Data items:
───

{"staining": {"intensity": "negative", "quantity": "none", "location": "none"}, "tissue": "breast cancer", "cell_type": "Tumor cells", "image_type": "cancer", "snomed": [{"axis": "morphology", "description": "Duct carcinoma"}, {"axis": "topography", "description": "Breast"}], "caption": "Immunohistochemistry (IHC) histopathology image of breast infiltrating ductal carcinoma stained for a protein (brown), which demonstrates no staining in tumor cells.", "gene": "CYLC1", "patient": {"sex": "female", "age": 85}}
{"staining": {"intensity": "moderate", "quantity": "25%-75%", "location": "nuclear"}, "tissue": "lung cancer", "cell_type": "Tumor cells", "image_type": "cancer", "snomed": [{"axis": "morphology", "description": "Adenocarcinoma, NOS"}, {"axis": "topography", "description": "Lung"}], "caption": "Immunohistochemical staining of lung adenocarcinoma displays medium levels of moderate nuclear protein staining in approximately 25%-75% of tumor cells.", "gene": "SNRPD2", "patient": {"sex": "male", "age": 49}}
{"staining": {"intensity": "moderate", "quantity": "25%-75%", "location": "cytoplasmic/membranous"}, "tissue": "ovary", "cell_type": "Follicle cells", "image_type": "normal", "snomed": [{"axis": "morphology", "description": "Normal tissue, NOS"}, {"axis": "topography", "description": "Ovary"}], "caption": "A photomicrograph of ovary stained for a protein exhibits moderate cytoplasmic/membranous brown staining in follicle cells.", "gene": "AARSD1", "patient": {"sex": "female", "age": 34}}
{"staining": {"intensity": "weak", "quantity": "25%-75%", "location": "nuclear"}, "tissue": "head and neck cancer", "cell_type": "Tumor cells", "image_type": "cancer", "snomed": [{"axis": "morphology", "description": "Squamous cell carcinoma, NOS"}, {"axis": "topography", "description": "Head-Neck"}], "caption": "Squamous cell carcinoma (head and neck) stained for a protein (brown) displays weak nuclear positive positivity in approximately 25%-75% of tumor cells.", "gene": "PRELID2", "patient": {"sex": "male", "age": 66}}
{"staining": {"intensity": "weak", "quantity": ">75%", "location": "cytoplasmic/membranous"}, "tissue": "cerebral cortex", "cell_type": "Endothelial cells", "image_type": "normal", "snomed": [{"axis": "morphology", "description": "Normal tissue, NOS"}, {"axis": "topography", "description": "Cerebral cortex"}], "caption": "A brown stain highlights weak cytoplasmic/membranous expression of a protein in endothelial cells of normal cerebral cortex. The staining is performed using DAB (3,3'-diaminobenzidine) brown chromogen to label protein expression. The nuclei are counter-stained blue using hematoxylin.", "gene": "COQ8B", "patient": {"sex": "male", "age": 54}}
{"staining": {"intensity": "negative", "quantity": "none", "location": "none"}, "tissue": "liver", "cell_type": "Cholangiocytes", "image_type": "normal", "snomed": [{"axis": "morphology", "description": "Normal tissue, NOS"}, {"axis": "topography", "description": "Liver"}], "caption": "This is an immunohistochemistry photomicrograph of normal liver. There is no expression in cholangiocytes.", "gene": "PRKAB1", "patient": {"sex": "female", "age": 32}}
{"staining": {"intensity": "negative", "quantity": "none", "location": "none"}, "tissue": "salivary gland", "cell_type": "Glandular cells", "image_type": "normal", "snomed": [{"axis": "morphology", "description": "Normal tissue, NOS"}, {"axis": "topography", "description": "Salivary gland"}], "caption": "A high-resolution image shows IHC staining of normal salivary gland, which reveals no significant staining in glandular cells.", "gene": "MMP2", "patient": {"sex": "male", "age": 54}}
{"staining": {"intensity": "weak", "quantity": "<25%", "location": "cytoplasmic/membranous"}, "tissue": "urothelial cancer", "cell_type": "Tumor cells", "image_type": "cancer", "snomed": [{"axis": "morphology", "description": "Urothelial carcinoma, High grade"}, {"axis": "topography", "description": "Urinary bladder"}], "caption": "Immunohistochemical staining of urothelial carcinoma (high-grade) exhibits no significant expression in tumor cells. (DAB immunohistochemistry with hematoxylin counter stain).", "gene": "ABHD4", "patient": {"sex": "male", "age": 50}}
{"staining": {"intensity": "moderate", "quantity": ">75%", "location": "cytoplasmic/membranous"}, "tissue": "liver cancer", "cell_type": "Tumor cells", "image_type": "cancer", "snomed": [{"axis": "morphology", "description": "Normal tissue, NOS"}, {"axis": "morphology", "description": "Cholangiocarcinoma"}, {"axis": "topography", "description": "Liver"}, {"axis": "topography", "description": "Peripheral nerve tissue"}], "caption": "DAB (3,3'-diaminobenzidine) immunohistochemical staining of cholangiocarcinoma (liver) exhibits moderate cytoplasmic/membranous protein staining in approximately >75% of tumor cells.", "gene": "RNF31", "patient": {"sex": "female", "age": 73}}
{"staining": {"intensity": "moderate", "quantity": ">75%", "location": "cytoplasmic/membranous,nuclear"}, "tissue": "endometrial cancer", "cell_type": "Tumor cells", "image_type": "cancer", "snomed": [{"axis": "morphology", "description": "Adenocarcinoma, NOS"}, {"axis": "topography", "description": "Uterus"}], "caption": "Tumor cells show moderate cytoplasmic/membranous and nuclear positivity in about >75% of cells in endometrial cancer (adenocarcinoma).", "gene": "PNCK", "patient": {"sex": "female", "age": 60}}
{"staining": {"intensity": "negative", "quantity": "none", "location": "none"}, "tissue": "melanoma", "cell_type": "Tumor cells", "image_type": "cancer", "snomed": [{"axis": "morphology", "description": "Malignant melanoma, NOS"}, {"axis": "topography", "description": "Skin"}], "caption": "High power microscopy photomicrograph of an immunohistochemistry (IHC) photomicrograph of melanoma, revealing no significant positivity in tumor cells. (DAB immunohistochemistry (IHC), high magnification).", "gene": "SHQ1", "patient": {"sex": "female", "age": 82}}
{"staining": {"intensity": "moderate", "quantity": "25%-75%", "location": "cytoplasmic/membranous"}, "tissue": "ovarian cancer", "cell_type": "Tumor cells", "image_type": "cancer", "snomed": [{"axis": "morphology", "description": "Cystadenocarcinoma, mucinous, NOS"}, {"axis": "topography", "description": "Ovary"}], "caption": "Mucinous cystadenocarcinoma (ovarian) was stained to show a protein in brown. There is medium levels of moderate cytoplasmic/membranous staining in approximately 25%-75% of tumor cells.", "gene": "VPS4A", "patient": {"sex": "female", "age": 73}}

───

All records are to be restated exactly, from the first line to the last line.

> ANSWER FOR THE TASK
{"staining": {"intensity": "negative", "quantity": "none", "location": "none"}, "tissue": "breast cancer", "cell_type": "Tumor cells", "image_type": "cancer", "snomed": [{"axis": "morphology", "description": "Duct carcinoma"}, {"axis": "topography", "description": "Breast"}], "caption": "Immunohistochemistry (IHC) histopathology image of breast infiltrating ductal carcinoma stained for a protein (brown), which demonstrates no staining in tumor cells.", "gene": "CYLC1", "patient": {"sex": "female", "age": 85}}
{"staining": {"intensity": "moderate", "quantity": "25%-75%", "location": "nuclear"}, "tissue": "lung cancer", "cell_type": "Tumor cells", "image_type": "cancer", "snomed": [{"axis": "morphology", "description": "Adenocarcinoma, NOS"}, {"axis": "topography", "description": "Lung"}], "caption": "Immunohistochemical staining of lung adenocarcinoma displays medium levels of moderate nuclear protein staining in approximately 25%-75% of tumor cells.", "gene": "SNRPD2", "patient": {"sex": "male", "age": 49}}
{"staining": {"intensity": "moderate", "quantity": "25%-75%", "location": "cytoplasmic/membranous"}, "tissue": "ovary", "cell_type": "Follicle cells", "image_type": "normal", "snomed": [{"axis": "morphology", "description": "Normal tissue, NOS"}, {"axis": "topography", "description": "Ovary"}], "caption": "A photomicrograph of ovary stained for a protein exhibits moderate cytoplasmic/membranous brown staining in follicle cells.", "gene": "AARSD1", "patient": {"sex": "female", "age": 34}}
{"staining": {"intensity": "weak", "quantity": "25%-75%", "location": "nuclear"}, "tissue": "head and neck cancer", "cell_type": "Tumor cells", "image_type": "cancer", "snomed": [{"axis": "morphology", "description": "Squamous cell carcinoma, NOS"}, {"axis": "topography", "description": "Head-Neck"}], "caption": "Squamous cell carcinoma (head and neck) stained for a protein (brown) displays weak nuclear positive positivity in approximately 25%-75% of tumor cells.", "gene": "PRELID2", "patient": {"sex": "male", "age": 66}}
{"staining": {"intensity": "weak", "quantity": ">75%", "location": "cytoplasmic/membranous"}, "tissue": "cerebral cortex", "cell_type": "Endothelial cells", "image_type": "normal", "snomed": [{"axis": "morphology", "description": "Normal tissue, NOS"}, {"axis": "topography", "description": "Cerebral cortex"}], "caption": "A brown stain highlights weak cytoplasmic/membranous expression of a protein in endothelial cells of normal cerebral cortex. The staining is performed using DAB (3,3'-diaminobenzidine) brown chromogen to label protein expression. The nuclei are counter-stained blue using hematoxylin.", "gene": "COQ8B", "patient": {"sex": "male", "age": 54}}
{"staining": {"intensity": "negative", "quantity": "none", "location": "none"}, "tissue": "liver", "cell_type": "Cholangiocytes", "image_type": "normal", "snomed": [{"axis": "morphology", "description": "Normal tissue, NOS"}, {"axis": "topography", "description": "Liver"}], "caption": "This is an immunohistochemistry photomicrograph of normal liver. There is no expression in cholangiocytes.", "gene": "PRKAB1", "patient": {"sex": "female", "age": 32}}
{"staining": {"intensity": "negative", "quantity": "none", "location": "none"}, "tissue": "salivary gland", "cell_type": "Glandular cells", "image_type": "normal", "snomed": [{"axis": "morphology", "description": "Normal tissue, NOS"}, {"axis": "topography", "description": "Salivary gland"}], "caption": "A high-resolution image shows IHC staining of normal salivary gland, which reveals no significant staining in glandular cells.", "gene": "MMP2", "patient": {"sex": "male", "age": 54}}
{"staining": {"intensity": "weak", "quantity": "<25%", "location": "cytoplasmic/membranous"}, "tissue": "urothelial cancer", "cell_type": "Tumor cells", "image_type": "cancer", "snomed": [{"axis": "morphology", "description": "Urothelial carcinoma, High grade"}, {"axis": "topography", "description": "Urinary bladder"}], "caption": "Immunohistochemical staining of urothelial carcinoma (high-grade) exhibits no significant expression in tumor cells. (DAB immunohistochemistry with hematoxylin counter stain).", "gene": "ABHD4", "patient": {"sex": "male", "age": 50}}
{"staining": {"intensity": "moderate", "quantity": ">75%", "location": "cytoplasmic/membranous"}, "tissue": "liver cancer", "cell_type": "Tumor cells", "image_type": "cancer", "snomed": [{"axis": "morphology", "description": "Normal tissue, NOS"}, {"axis": "morphology", "description": "Cholangiocarcinoma"}, {"axis": "topography", "description": "Liver"}, {"axis": "topography", "description": "Peripheral nerve tissue"}], "caption": "DAB (3,3'-diaminobenzidine) immunohistochemical staining of cholangiocarcinoma (liver) exhibits moderate cytoplasmic/membranous protein staining in approximately >75% of tumor cells.", "gene": "RNF31", "patient": {"sex": "female", "age": 73}}
{"staining": {"intensity": "moderate", "quantity": ">75%", "location": "cytoplasmic/membranous,nuclear"}, "tissue": "endometrial cancer", "cell_type": "Tumor cells", "image_type": "cancer", "snomed": [{"axis": "morphology", "description": "Adenocarcinoma, NOS"}, {"axis": "topography", "description": "Uterus"}], "caption": "Tumor cells show moderate cytoplasmic/membranous and nuclear positivity in about >75% of cells in endometrial cancer (adenocarcinoma).", "gene": "PNCK", "patient": {"sex": "female", "age": 60}}
{"staining": {"intensity": "negative", "quantity": "none", "location": "none"}, "tissue": "melanoma", "cell_type": "Tumor cells", "image_type": "cancer", "snomed": [{"axis": "morphology", "description": "Malignant melanoma, NOS"}, {"axis": "topography", "description": "Skin"}], "caption": "High power microscopy photomicrograph of an immunohistochemistry (IHC) photomicrograph of melanoma, revealing no significant positivity in tumor cells. (DAB immunohistochemistry (IHC), high magnification).", "gene": "SHQ1", "patient": {"sex": "female", "age": 82}}
{"staining": {"intensity": "moderate", "quantity": "25%-75%", "location": "cytoplasmic/membranous"}, "tissue": "ovarian cancer", "cell_type": "Tumor cells", "image_type": "cancer", "snomed": [{"axis": "morphology", "description": "Cystadenocarcinoma, mucinous, NOS"}, {"axis": "topography", "description": "Ovary"}], "caption": "Mucinous cystadenocarcinoma (ovarian) was stained to show a protein in brown. There is medium levels of moderate cytoplasmic/membranous staining in approximately 25%-75% of tumor cells.", "gene": "VPS4A", "patient": {"sex": "female", "age": 73}}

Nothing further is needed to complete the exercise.